=== SOURCE PASSAGE ===

Firewall, security zones and access control

Zone-based firewall with configurable rules between LAN, WAN, and VPN zones. Default configuration blocks all inbound connections from WAN. Security features include port forwarding with source IP restrictions, MAC address filtering, SSH with key-based authentication, HTTPS-only web UI, and automatic blocking of repeated failed login attempts. For deployments within scope of NIS2, Cyber Essentials, or energy sector security frameworks, this covers most remote site requirements when combined with a VPN overlay for management traffic.

09

Bootloader recovery – the last resort

If a router becomes completely inaccessible even after a factory reset has failed, bootloader recovery mode provides a path to reflash the firmware via a wired Ethernet connection to a laptop. Hold the reset button while powering on the device. The router drops to a fixed IP address regardless of prior configuration and presents a minimal web interface for firmware upload.

There are three reset levels via the physical button: short press reboots, 5-second hold resets to user defaults, longer hold performs full factory reset. A site engineer with a laptop and the correct firmware file can recover a bricked router on site without returning hardware to base.

10

Hotspot and multi-SSID Wi-Fi management

Multiple SSIDs with VLAN separation allow isolated operational Wi-Fi for site equipment and a separate maintenance or visitor network without shared broadcast domains. Captive portal supports usage limits, time quotas, and voucher code or RADIUS authentication. For high-density Wi-Fi requirements, a dedicated access point on the LAN is the better approach – the RUTX50 is primarily a cellular connectivity device and its Wi-Fi is a useful secondary capability rather than a primary feature.

===

WORK ORDER: Repeat the part of the router passage above starting at "If a router" and ending at "for firmware upload.", word for word.

=== DATA ===

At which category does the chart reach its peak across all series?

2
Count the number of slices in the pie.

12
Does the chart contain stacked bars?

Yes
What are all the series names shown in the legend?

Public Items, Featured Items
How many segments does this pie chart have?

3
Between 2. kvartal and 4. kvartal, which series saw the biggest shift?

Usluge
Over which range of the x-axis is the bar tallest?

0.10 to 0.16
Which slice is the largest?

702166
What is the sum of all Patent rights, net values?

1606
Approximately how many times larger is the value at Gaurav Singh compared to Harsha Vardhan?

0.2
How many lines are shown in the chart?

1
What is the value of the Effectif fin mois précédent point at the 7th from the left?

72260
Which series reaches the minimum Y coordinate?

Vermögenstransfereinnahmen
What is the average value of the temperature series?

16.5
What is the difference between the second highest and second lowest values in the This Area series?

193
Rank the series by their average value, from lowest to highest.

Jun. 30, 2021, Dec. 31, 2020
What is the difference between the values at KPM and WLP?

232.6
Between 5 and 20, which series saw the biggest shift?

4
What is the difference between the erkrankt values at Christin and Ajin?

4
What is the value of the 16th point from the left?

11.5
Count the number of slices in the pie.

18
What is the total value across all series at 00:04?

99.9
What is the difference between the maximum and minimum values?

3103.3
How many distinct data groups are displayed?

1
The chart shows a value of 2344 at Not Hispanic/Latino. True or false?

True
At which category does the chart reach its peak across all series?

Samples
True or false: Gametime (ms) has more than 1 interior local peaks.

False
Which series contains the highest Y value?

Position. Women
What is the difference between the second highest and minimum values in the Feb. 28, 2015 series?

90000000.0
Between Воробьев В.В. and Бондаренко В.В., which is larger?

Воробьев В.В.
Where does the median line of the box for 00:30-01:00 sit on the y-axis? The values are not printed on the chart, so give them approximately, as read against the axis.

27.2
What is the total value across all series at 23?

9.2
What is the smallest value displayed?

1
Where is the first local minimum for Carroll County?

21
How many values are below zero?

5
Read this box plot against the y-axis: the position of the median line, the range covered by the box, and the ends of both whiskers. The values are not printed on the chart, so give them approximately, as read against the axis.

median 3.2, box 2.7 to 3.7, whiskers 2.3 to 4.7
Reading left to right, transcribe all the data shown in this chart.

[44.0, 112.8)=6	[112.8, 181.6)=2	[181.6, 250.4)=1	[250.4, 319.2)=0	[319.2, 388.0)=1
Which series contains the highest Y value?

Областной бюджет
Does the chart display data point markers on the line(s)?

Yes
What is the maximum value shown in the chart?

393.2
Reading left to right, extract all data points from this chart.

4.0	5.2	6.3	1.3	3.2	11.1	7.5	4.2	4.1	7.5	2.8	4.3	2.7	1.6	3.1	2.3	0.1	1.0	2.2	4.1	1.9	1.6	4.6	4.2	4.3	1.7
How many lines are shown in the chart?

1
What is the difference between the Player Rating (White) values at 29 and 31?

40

===

RESPONSE TO THE EXERCISE:
If a router becomes completely inaccessible even after a factory reset has failed, bootloader recovery mode provides a path to reflash the firmware via a wired Ethernet connection to a laptop. Hold the reset button while powering on the device. The router drops to a fixed IP address regardless of prior configuration and presents a minimal web interface for firmware upload.